__Excerpt to read__
In June, the National Science Foundation (NSF) awarded Colorado State a five-year, $450,000 grant to establish an industry/university cooperative research center for next-generation photovoltaics that Sampath will head. The university will team with five companies–Abound Solar (Loveland, CO), 5N Plus (St. Laurent, QC, Canada), Pilkington North America (Toledo, OH), Ion Edge Corp. (Fort Collins, CO), and MBI Corp. (Ft. Collins, CO)–each of which will contribute a total of $400,000 over the coming five years. The goal, says Sampath, "is to go to 20%, or possibly 30% conversion efficiency" in commercial devices.

Now produced in high volume at low cost by First Solar (Tempe, AZ), current-generation CdTe photovoltaics are single-junction devices, with layers of binary cadmium sulfide and CdTe deposited on 2 × 4 ft slabs of passivated window glass. "We want to keep all the present advantages in manufacturing and go into more complex alloys and materials" to improve performance, says Sampath.

__Collected data entries__
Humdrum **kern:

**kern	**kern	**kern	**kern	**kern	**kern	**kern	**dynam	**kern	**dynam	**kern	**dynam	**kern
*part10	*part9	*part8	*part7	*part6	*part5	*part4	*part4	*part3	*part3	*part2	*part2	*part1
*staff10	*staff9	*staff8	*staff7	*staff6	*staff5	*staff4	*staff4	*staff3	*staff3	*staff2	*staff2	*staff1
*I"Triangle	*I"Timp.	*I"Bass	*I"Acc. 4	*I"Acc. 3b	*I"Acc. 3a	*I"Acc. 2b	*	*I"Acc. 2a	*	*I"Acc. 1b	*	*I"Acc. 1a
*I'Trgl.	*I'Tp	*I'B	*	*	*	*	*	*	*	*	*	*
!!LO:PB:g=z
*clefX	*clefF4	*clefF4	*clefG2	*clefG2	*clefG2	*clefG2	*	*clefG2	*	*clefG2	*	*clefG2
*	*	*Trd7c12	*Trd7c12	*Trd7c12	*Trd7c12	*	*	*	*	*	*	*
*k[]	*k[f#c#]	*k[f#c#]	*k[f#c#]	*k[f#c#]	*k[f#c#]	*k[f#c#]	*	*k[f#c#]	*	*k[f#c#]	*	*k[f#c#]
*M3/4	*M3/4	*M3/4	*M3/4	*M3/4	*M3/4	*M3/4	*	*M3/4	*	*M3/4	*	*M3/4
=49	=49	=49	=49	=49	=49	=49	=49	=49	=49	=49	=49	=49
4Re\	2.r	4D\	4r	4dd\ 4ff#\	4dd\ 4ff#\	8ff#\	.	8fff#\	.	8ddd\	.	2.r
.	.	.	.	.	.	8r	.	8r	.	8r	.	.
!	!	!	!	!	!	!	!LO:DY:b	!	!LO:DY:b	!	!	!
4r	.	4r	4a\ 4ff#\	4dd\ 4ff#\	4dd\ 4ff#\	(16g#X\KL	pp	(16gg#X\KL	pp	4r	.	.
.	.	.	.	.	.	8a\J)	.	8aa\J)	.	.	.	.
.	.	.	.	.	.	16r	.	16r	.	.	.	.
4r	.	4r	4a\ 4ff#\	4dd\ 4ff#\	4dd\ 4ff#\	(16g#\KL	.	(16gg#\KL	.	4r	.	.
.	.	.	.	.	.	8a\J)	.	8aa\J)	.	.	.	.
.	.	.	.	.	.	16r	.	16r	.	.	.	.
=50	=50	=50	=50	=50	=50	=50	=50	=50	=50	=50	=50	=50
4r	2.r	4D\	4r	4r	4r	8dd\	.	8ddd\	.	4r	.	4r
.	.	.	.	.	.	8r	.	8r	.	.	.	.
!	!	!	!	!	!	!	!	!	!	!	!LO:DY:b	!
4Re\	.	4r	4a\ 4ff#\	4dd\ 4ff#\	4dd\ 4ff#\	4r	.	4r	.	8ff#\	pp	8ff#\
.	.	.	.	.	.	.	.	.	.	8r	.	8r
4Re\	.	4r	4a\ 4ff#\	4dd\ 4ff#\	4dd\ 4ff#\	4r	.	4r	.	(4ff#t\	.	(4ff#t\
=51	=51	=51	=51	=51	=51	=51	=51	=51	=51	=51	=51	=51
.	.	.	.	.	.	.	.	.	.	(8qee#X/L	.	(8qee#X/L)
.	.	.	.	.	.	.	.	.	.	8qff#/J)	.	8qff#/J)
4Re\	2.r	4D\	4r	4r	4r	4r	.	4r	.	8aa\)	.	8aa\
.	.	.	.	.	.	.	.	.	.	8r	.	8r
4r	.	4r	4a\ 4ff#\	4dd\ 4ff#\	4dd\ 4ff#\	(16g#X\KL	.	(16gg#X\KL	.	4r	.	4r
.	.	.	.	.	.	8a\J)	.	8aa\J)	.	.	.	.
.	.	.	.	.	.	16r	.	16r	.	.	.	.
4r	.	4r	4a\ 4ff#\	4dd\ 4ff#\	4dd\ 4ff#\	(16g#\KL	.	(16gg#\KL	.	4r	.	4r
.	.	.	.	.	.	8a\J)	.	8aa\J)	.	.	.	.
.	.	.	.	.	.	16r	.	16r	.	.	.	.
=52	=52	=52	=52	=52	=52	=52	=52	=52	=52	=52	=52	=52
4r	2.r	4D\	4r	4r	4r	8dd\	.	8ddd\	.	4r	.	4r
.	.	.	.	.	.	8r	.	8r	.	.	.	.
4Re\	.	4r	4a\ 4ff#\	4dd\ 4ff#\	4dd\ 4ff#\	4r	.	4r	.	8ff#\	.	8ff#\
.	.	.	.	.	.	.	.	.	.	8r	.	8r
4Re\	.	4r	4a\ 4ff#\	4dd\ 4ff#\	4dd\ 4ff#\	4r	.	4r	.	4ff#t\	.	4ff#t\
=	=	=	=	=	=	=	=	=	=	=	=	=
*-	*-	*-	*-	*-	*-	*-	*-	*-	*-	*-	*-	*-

__Jobs__
A - Translate this sentence from the passage on cadmium telluride solar research into Spanish: "Now produced in high volume at low cost by First Solar (Tempe, AZ), current-generation CdTe photovoltaics are single-junction devices, with layers of binary cadmium sulfide and CdTe deposited on 2 × 4 ft slabs of passivated window glass."
B - Carry on the passage on cadmium telluride solar research, beginning right after its final sentence.

__Exercise responses__
A - Fabricados hoy en gran volumen y a bajo costo por First Solar (Tempe, AZ), los sistemas fotovoltaicos de CdTe de la generación actual son dispositivos de unión simple, con capas de sulfuro de cadmio binario y de CdTe depositadas sobre placas de 2 × 4 pies de vidrio de ventana pasivado.

B -
Sampath says the project will look at multijunction structures, including ternary and quaternary compounds. The researchers are investigating cadmium zinc telluride (CdZnTe) and cadmium magnesium telluride (CdMgTe) for short wavelengths and other compounds for longer wavelengths. Challenges include passivating boundaries between materials and fabricating additional junctions without damaging the bottom layer.

Ink-jet printing thin films

Brian Korgel of the University of Texas at Austin also is working with the NSF consortium to improve performance of other thin-film materials including copper-indium-gallium selenide (CIGS). Laboratory efficiency has reached 20%, but CIGS is not as well developed commercially as CdTe.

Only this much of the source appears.